DARE delivers the dope on drug use: student views mixed

A few semesters ago, Temple’s Drug and Alcohol Referral and Education (DARE) program conducted a two-month investigation in an attempt to change beliefs the group feels are false. Program officials said that among students, especially

A few semesters ago, Temple’s Drug and Alcohol Referral and Education (DARE) program conducted a two-month investigation in an attempt to change beliefs the group feels are false.

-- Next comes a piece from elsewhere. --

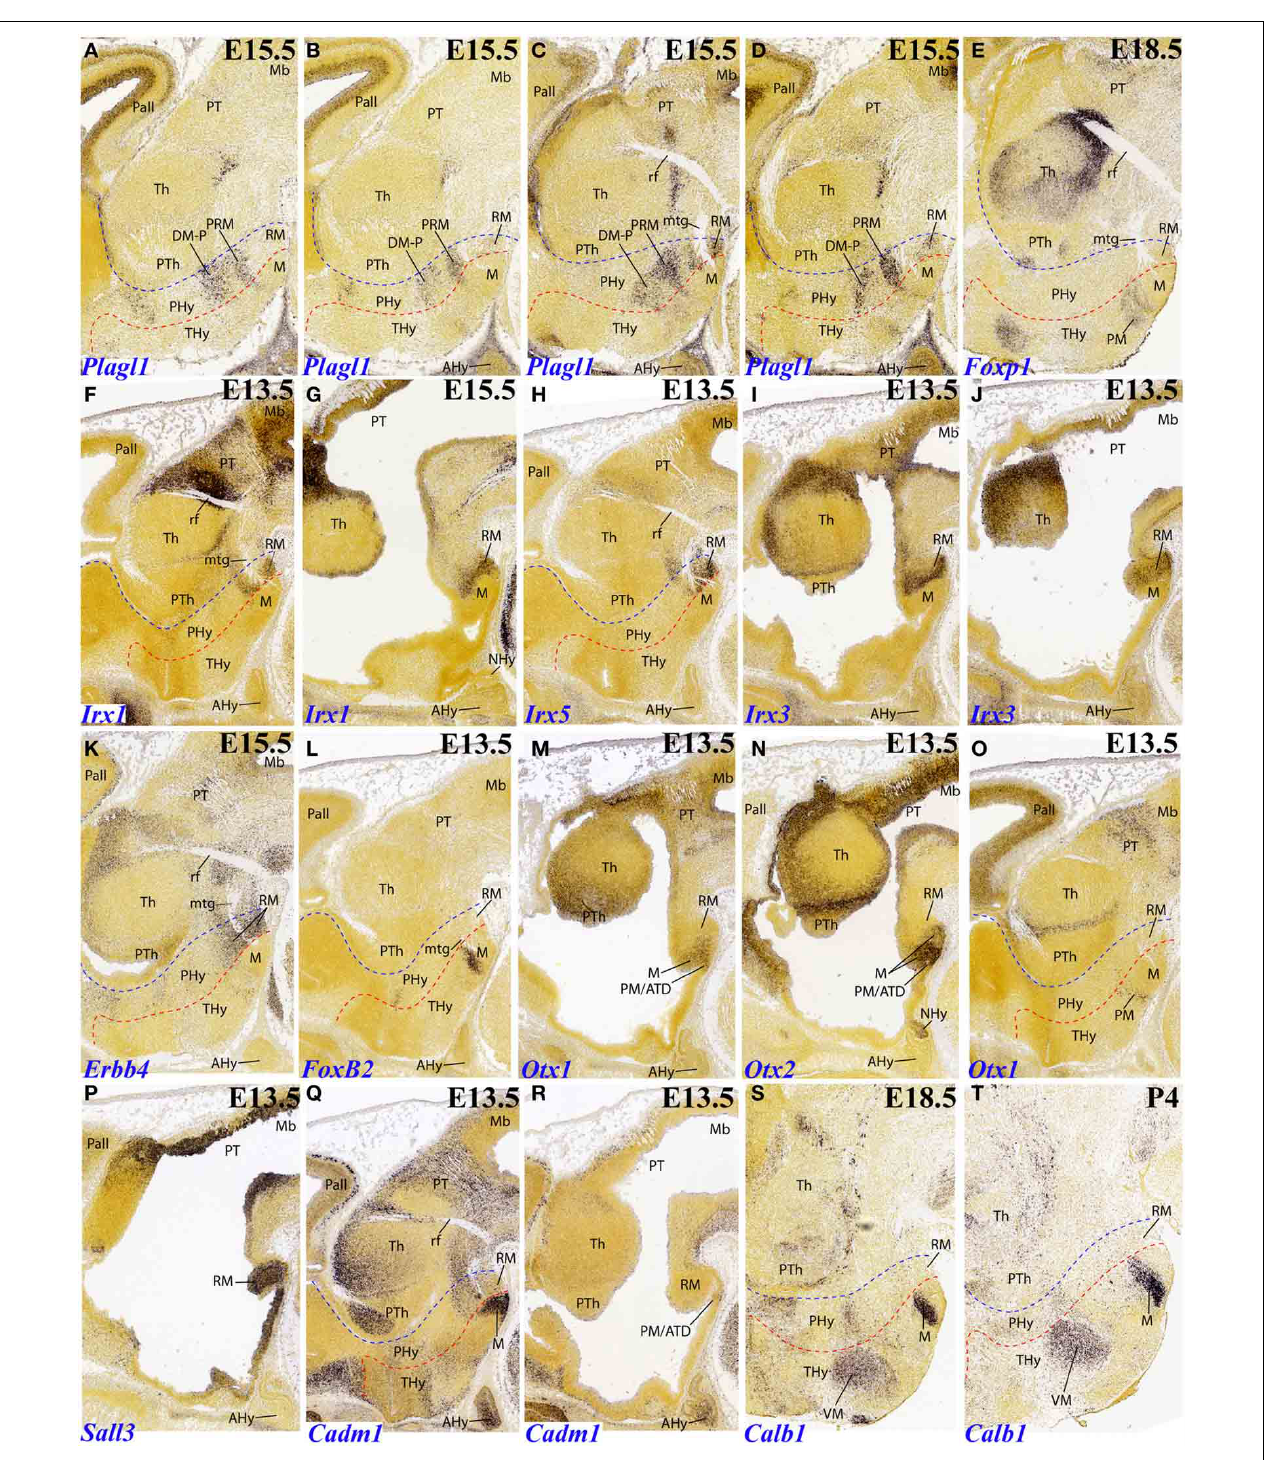
FIGURE 5 | Sagittal and parasagittal (A–T) sections through the mouse secondary prosencephalon and diencephalon at E11.5, E13.5, E15.5, E18.5, and P4, showing relevant examples of hypothalamic genes expressed selectively at the terminal (THy), peduncular (PHy) or acroterminal (ATD) territories: Plagl1 (A–D), Foxp1 (E), Irx1 (F,G),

Program officials said that among students, especially underclassmen, misperceptions abound about drug and alcohol use on campus. Concerned about students’ misperceptions of its mission, the program officially changed its name to avoid confusion with the national police-sponsored DARE program. The education and counseling program Tuesday changed its name to Campus Alcohol and Substance Awareness (CASA).

“We’d like to get the first year students’ responses and perceptions because they’re brand new on campus, and so we want to see what they think as opposed to people who have been here on campus,” said Lori Vargo, CASA assistant coordinator.

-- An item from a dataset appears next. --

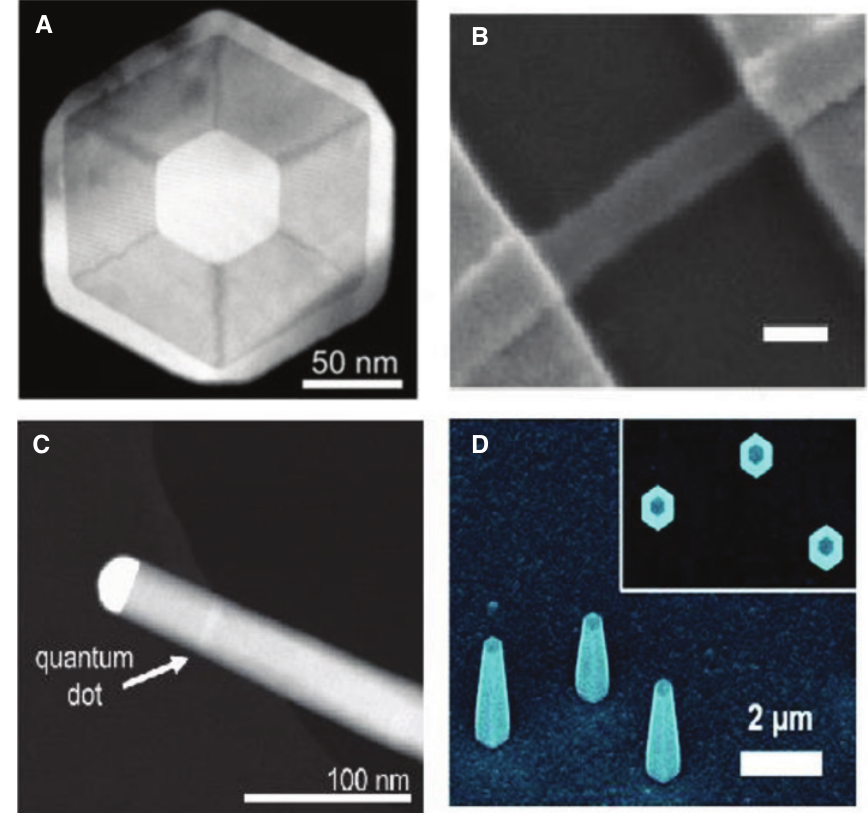
Figure 7: Different types of semiconductor NW: (A) GaAs/AlGaAs (core-shell) [104], (B) MSM based on CdS nanowire [105], (C) high- resolution TEM image of an InP nanowire with an embedded InAsP quantum dot [106] and (D) GaAs-based avalanche photodiode (APD) nanoneedles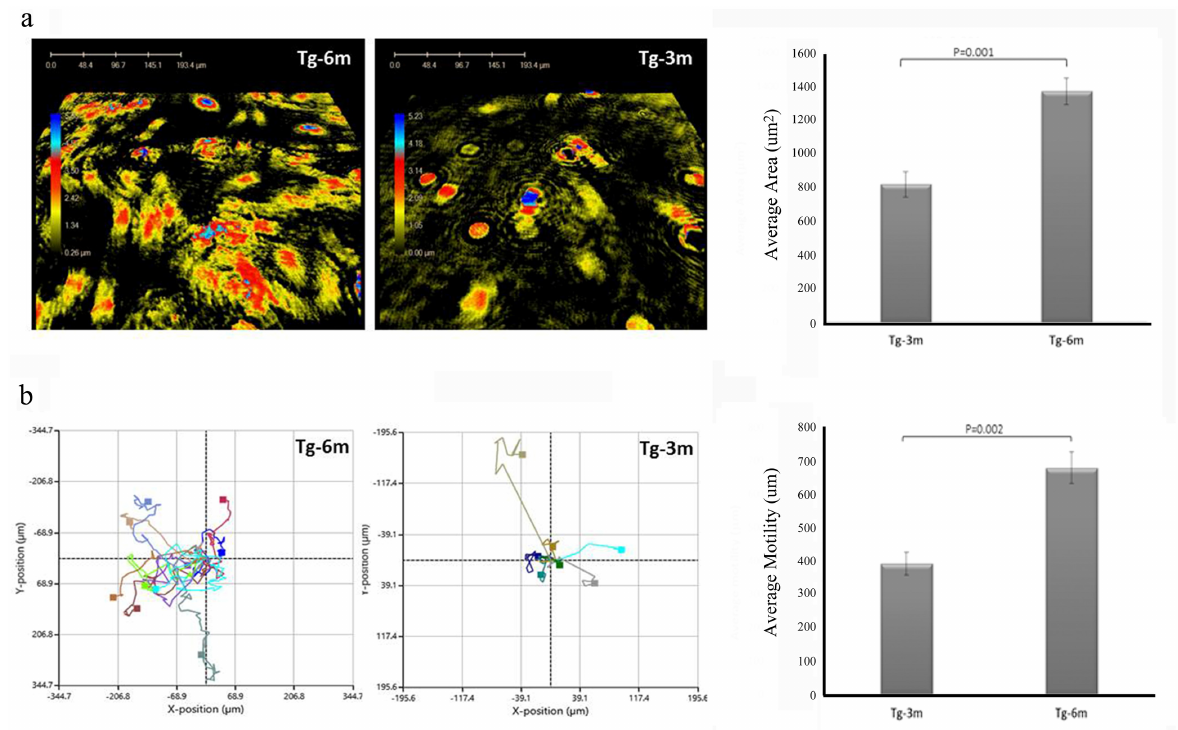
Fig 5. Holographic microscopy analysis of cellular movement. Six-month (Tg-6m) cells were more versatilecompared to Tg-3m cells in the captured image. Surface areas of Tg-3m and Tg-6m cells were measuredand statistically plotted in a bar chart ( μ m 2 ). (b) The paths of cell migration are presented as individual colored lines from Tg-3m and Tg-6m cells, and the averagemotility was calculatedin the bar chart ( μ m). The Fig showed representativeresults of 3 independent experiments.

CASA surveyed 1,347 undergraduate students concerning their use of drugs and alcohol and what they believed was the normal practice among the rest of the student body — more than 30,000 undergraduates. CASA representatives visited classrooms of different academic areas and age levels to create an accurate sample of the undergraduate student body.

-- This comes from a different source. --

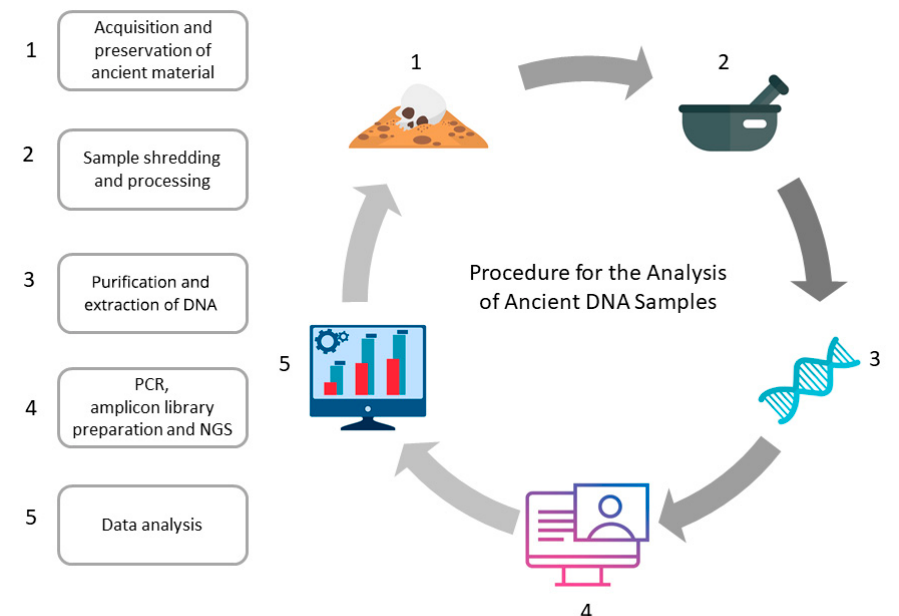
Figure 1. General workflow of aDNA analysis. The figure shows the order of tasks in a project re ‐ garding recovering ancient genetic material. Steps 1–4 are related to direct work with the samples either on site or in a laboratory (when potential contamination may occur); step 5 includes bioinfor ‐ matic analysis, which, while represented by only a single step, is usually no less time ‐ consuming than the other four combined. The results obtained through data analysis may indicate samples of particular interest (e.g., samples that could be re ‐ sequenced with high coverage).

Aside from questions about drugs and alcohol, students anonymously answered questions about their age, race, academic year, activities and residence.

The public result of the student survey is CASA’s misperceptions campaign.

Seen on activity boards all around campus, misperceptions campaign posters sport a fictitious character, such as the Tooth Fairy, along with the statistics from the survey:

*73.5 percent of Temple University students do not binge drink.

*88 percent of Temple University students did not use marijuana in the past month.

*62 percent of Temple University students use alcohol less than once a week.

These results are more promising than those from a survey put out by the Harvard School of Public Health last year, CASA officials said.

Of the 14,000 students interviewed nationwide, 44 percent of them said they were binge drinkers (a binge refers to finishing five or more drinks in one sitting).

Another survey done by the Core Institute in 1998 showed that athletes were more prone to drinking than other students. The statistics showed that among males, athletes drink five times more than other males. Female athletes, on the other hand, have one more drink per week than other females.

Temple students have mixed opinions about the results of the misperception survey.

“I don’t really think it’s accurate,” said Elise Wisneski, a freshman with undeclared major. “I don’t think people answered the questions honestly.”

Ironically, these are the opinions CASA’s misperceptioons campaign seeks to overcome. “I find it incredibly hard to believe,” said Latasha Williams, a freshman Biology major. “I see [drug and alcohol use] every day in the dorms.”

But Rob Adams, a freshman Communications and Theater major, feels that the survey is accurate: “The percentage of students that binge drink doesn’t surprise me at all ’cause all of the people I hang around with, that I know personally, we barely even drink at all.”

CASA will conduct misperception surveys again next fall to determine changes in student behavior.